What to do:
Please convert every line of text in the entries below into one JSON list of strings, one string per line, leaving out blank lines.

Supplied records:
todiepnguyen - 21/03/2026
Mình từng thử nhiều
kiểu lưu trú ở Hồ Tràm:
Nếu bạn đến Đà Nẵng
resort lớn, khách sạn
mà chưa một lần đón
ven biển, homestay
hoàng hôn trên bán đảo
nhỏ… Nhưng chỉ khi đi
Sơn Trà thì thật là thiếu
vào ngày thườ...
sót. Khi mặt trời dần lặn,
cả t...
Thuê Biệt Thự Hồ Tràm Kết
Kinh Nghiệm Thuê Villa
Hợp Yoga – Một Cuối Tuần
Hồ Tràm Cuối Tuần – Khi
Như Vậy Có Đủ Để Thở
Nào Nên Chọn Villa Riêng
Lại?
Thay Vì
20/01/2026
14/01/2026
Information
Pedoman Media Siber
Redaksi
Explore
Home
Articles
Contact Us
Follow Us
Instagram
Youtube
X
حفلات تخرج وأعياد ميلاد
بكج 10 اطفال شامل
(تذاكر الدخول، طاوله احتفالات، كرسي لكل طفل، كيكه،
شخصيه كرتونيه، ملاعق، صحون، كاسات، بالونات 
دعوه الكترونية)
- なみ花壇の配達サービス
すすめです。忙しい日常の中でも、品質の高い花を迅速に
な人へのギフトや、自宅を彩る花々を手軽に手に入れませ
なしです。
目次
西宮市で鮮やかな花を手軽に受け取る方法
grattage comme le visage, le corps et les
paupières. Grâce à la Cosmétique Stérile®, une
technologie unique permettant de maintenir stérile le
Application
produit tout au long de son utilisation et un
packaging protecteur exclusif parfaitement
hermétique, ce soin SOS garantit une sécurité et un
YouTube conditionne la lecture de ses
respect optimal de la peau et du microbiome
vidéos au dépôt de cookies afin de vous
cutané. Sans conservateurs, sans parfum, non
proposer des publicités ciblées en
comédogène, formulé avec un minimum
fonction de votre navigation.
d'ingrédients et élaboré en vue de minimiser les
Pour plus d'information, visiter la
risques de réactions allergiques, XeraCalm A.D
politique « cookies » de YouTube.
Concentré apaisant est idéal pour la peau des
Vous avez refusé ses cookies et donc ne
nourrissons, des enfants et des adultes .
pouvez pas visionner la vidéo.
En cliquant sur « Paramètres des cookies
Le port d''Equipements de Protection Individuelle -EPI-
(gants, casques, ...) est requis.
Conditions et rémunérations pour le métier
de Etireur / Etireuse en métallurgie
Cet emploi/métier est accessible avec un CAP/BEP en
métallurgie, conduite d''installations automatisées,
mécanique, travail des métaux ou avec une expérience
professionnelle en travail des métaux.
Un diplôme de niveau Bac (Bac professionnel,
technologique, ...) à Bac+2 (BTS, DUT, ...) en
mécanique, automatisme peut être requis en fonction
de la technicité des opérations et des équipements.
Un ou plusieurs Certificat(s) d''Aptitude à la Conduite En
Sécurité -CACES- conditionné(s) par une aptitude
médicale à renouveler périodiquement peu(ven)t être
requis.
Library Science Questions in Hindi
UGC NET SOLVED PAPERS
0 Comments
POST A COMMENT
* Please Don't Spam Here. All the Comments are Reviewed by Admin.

Task output:
[
  "todiepnguyen - 21/03/2026",
  "Mình từng thử nhiều",
  "kiểu lưu trú ở Hồ Tràm:",
  "Nếu bạn đến Đà Nẵng",
  "resort lớn, khách sạn",
  "mà chưa một lần đón",
  "ven biển, homestay",
  "hoàng hôn trên bán đảo",
  "nhỏ… Nhưng chỉ khi đi",
  "Sơn Trà thì thật là thiếu",
  "vào ngày thườ...",
  "sót. Khi mặt trời dần lặn,",
  "cả t...",
  "Thuê Biệt Thự Hồ Tràm Kết",
  "Kinh Nghiệm Thuê Villa",
  "Hợp Yoga – Một Cuối Tuần",
  "Hồ Tràm Cuối Tuần – Khi",
  "Như Vậy Có Đủ Để Thở",
  "Nào Nên Chọn Villa Riêng",
  "Lại?",
  "Thay Vì",
  "20/01/2026",
  "14/01/2026",
  "Information",
  "Pedoman Media Siber",
  "Redaksi",
  "Explore",
  "Home",
  "Articles",
  "Contact Us",
  "Follow Us",
  "Instagram",
  "Youtube",
  "X",
  "حفلات تخرج وأعياد ميلاد",
  "بكج 10 اطفال شامل",
  "(تذاكر الدخول، طاوله احتفالات، كرسي لكل طفل، كيكه،",
  "شخصيه كرتونيه، ملاعق، صحون، كاسات، بالونات ",
  "دعوه الكترونية)",
  "- なみ花壇の配達サービス",
  "すすめです。忙しい日常の中でも、品質の高い花を迅速に",
  "な人へのギフトや、自宅を彩る花々を手軽に手に入れませ",
  "なしです。",
  "目次",
  "西宮市で鮮やかな花を手軽に受け取る方法",
  "grattage comme le visage, le corps et les",
  "paupières. Grâce à la Cosmétique Stérile®, une",
  "technologie unique permettant de maintenir stérile le",
  "Application",
  "produit tout au long de son utilisation et un",
  "packaging protecteur exclusif parfaitement",
  "hermétique, ce soin SOS garantit une sécurité et un",
  "YouTube conditionne la lecture de ses",
  "respect optimal de la peau et du microbiome",
  "vidéos au dépôt de cookies afin de vous",
  "cutané. Sans conservateurs, sans parfum, non",
  "proposer des publicités ciblées en",
  "comédogène, formulé avec un minimum",
  "fonction de votre navigation.",
  "d'ingrédients et élaboré en vue de minimiser les",
  "Pour plus d'information, visiter la",
  "risques de réactions allergiques, XeraCalm A.D",
  "politique « cookies » de YouTube.",
  "Concentré apaisant est idéal pour la peau des",
  "Vous avez refusé ses cookies et donc ne",
  "nourrissons, des enfants et des adultes .",
  "pouvez pas visionner la vidéo.",
  "En cliquant sur « Paramètres des cookies",
  "Le port d''Equipements de Protection Individuelle -EPI-",
  "(gants, casques, ...) est requis.",
  "Conditions et rémunérations pour le métier",
  "de Etireur / Etireuse en métallurgie",
  "Cet emploi/métier est accessible avec un CAP/BEP en",
  "métallurgie, conduite d''installations automatisées,",
  "mécanique, travail des métaux ou avec une expérience",
  "professionnelle en travail des métaux.",
  "Un diplôme de niveau Bac (Bac professionnel,",
  "technologique, ...) à Bac+2 (BTS, DUT, ...) en",
  "mécanique, automatisme peut être requis en fonction",
  "de la technicité des opérations et des équipements.",
  "Un ou plusieurs Certificat(s) d''Aptitude à la Conduite En",
  "Sécurité -CACES- conditionné(s) par une aptitude",
  "médicale à renouveler périodiquement peu(ven)t être",
  "requis.",
  "Library Science Questions in Hindi",
  "UGC NET SOLVED PAPERS",
  "0 Comments",
  "POST A COMMENT",
  "* Please Don't Spam Here. All the Comments are Reviewed by Admin."
]